[Document text — start]
He has drawn parallels to the Israelite search for a homeland and the Ukrainian desire for independence in In Death of Cain and Moses. Stolen Happiness is considered as his best dramatic masterpiece. In total, Franko has written more than 1,000 works.
He was widely promoted in Ukraine during the Soviet period particularly for his poem Kamenyari which contains revolutionary political ideas, hence earning him the name Kamenyar.
Literary Works Translated into English
English translations of Ivan Franko's works include:- "How a Ruthenian Busied Himself in the Other World", "How Yura Shykmanyuk Forded the Cheremosh", "A Thorn in His Foot" and "As in a Dream";
- "Mykytych's Oak Tree, The Gypsies", "It's His Own Fault" and "The Forest Nymph";
- "Hryts and the Young Lord", "The Cutthroats", "The Involuntary Hero" and "The Raging Tempest";
- "Unknown Waters" and "Lel and Polel";
- "Fateful Crossroads";
- "For the Home Hearth" and "Pillars of Society";
- "From the Notes of a Patient", "The High Life" and "The Postal Clerk";
- "Amidst the Just", "Fatherland", "The Jay's Wing" and "William Tell".
[Document text — finish]
[Material provided — start]
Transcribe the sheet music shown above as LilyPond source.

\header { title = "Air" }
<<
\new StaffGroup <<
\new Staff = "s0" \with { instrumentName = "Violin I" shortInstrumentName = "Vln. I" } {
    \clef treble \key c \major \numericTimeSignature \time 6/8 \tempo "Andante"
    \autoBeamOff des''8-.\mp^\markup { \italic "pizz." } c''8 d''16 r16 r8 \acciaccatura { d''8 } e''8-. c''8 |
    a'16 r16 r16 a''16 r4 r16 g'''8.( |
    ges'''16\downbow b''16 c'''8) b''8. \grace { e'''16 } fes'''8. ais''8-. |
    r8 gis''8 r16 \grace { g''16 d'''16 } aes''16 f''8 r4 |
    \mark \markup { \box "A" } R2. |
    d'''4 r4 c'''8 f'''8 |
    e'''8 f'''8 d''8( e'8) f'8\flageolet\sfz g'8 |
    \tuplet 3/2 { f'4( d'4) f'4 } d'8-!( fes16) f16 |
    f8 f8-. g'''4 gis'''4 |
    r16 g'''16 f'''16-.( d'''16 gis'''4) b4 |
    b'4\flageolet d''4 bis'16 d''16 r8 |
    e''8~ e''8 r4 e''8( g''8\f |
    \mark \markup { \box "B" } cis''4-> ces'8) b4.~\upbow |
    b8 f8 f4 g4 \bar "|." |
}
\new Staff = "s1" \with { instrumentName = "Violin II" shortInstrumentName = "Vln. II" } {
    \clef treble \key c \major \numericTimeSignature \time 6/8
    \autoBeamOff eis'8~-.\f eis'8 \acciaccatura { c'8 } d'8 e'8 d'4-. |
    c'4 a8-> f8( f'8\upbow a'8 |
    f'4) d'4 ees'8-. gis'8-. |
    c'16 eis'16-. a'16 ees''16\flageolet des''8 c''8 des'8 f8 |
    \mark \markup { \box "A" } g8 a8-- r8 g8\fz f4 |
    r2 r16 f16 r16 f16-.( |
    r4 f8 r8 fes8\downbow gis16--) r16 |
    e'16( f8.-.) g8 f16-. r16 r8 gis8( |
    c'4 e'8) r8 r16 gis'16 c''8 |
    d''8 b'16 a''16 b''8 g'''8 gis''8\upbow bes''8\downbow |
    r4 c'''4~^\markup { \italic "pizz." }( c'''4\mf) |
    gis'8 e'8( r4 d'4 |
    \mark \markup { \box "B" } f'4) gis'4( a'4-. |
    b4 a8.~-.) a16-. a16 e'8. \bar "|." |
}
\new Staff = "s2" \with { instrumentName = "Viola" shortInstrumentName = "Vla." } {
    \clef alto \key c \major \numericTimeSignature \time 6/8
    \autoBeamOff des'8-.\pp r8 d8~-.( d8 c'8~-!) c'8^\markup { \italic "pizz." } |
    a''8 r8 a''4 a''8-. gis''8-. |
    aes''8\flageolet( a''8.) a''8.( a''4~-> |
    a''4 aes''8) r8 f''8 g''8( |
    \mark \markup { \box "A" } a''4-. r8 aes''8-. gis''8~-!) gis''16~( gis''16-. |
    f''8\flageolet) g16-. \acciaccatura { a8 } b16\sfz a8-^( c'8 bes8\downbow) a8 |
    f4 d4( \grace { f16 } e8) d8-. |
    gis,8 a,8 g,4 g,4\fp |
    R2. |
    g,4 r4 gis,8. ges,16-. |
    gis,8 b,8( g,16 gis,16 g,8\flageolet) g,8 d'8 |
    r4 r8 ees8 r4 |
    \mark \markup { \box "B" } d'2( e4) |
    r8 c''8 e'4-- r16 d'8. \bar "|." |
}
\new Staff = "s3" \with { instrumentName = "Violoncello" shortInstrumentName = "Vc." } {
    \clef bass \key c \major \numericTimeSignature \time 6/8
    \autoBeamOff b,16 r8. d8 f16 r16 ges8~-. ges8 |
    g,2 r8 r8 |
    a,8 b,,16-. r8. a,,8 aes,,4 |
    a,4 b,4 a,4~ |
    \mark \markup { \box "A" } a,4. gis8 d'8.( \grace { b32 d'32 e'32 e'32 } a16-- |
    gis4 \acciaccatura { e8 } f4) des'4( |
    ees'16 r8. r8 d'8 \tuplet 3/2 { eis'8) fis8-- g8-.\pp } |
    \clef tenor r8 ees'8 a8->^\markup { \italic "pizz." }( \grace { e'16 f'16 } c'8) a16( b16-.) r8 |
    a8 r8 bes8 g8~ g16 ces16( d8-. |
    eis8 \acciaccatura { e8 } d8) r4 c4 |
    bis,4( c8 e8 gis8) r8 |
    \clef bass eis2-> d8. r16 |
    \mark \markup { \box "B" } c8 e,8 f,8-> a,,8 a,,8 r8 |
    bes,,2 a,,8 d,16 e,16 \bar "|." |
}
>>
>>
[Material provided — finish]
Task to complete: Can you return the Ivan Franko passage from "He has drawn" to "than 1,000 works.", copied word for word?

Your solution:
He has drawn parallels to the Israelite search for a homeland and the Ukrainian desire for independence in In Death of Cain and Moses. Stolen Happiness is considered as his best dramatic masterpiece. In total, Franko has written more than 1,000 works.